Required work - Decide whether each statement below agrees with the text on Trichoderma and bunch rot, answering yes or no and quoting the deciding words of the text. 1. Every strain of the fungus tested gave control. 2. Trichoderma always worked as well as iprodione sprays. 3. Pelgel applied with the biocontrol fungi tended to make results worse.

Start of Page text

The fungus Botrytis cinerea, that causes the diseases called bunch rot of grape and gray mold on other crops, normally must be controlled with fungicide sprays. Several strains of the beneficial fungus Trichoderma harzianum were evaluated in upstate New York and Chile in the early 1990's for their ability to control bunch rot on grape.
As with previous field trials, Trichoderma gave significant disease control, but wasn't always as effective as sprays of the commonly-used fungicide iprodione. All the different strains of the fungus tested gave control, but one strain was less consistent than two others. The quality and composition of the spore preparations used in the sprays makes a big difference; efforts are underway to produce suitable and effective formulations for spray applications. The role of nutritive stickers needs more investigation, but Pelgel (a mixture of carboxymethyl cellulose and gum arabic made by Liphatech, Milwaukee, WI) applied with the biocontrol fungi tended to improve results.

End of Page text
Start of Stored data

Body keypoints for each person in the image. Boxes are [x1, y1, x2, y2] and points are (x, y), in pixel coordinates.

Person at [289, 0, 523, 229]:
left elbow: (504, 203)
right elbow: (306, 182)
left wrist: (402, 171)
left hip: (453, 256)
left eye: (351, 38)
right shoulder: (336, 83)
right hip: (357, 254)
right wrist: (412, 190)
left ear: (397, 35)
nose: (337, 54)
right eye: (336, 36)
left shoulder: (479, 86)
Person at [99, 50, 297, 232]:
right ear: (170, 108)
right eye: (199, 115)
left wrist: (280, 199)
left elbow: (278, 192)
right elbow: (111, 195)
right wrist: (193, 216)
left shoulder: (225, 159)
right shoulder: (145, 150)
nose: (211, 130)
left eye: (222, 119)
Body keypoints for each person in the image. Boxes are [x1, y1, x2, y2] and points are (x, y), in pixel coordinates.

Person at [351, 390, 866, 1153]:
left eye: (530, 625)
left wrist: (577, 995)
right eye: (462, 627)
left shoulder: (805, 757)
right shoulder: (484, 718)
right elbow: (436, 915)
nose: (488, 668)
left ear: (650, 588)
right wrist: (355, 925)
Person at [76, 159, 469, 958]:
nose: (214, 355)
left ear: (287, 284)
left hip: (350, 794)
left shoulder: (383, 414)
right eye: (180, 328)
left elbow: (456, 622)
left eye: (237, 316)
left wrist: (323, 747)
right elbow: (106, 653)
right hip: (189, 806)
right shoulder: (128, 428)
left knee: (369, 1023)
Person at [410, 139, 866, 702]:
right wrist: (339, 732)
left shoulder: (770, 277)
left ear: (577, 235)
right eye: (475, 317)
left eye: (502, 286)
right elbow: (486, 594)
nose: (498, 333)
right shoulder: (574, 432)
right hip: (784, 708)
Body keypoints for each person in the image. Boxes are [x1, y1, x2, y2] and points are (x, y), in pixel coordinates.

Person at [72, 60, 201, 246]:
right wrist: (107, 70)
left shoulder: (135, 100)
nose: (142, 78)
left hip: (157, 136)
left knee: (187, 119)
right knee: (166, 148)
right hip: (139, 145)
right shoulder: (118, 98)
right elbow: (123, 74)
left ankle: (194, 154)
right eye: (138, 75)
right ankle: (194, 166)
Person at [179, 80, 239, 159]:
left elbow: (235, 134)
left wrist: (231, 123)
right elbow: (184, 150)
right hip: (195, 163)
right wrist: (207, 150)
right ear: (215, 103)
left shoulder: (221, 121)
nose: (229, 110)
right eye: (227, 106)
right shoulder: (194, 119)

End of Stored data

Exercise solution -
1. Yes: "All the different strains of the fungus tested gave control"
2. No: "wasn't always as effective as sprays of the commonly-used fungicide iprodione"
3. No: "applied with the biocontrol fungi tended to improve results"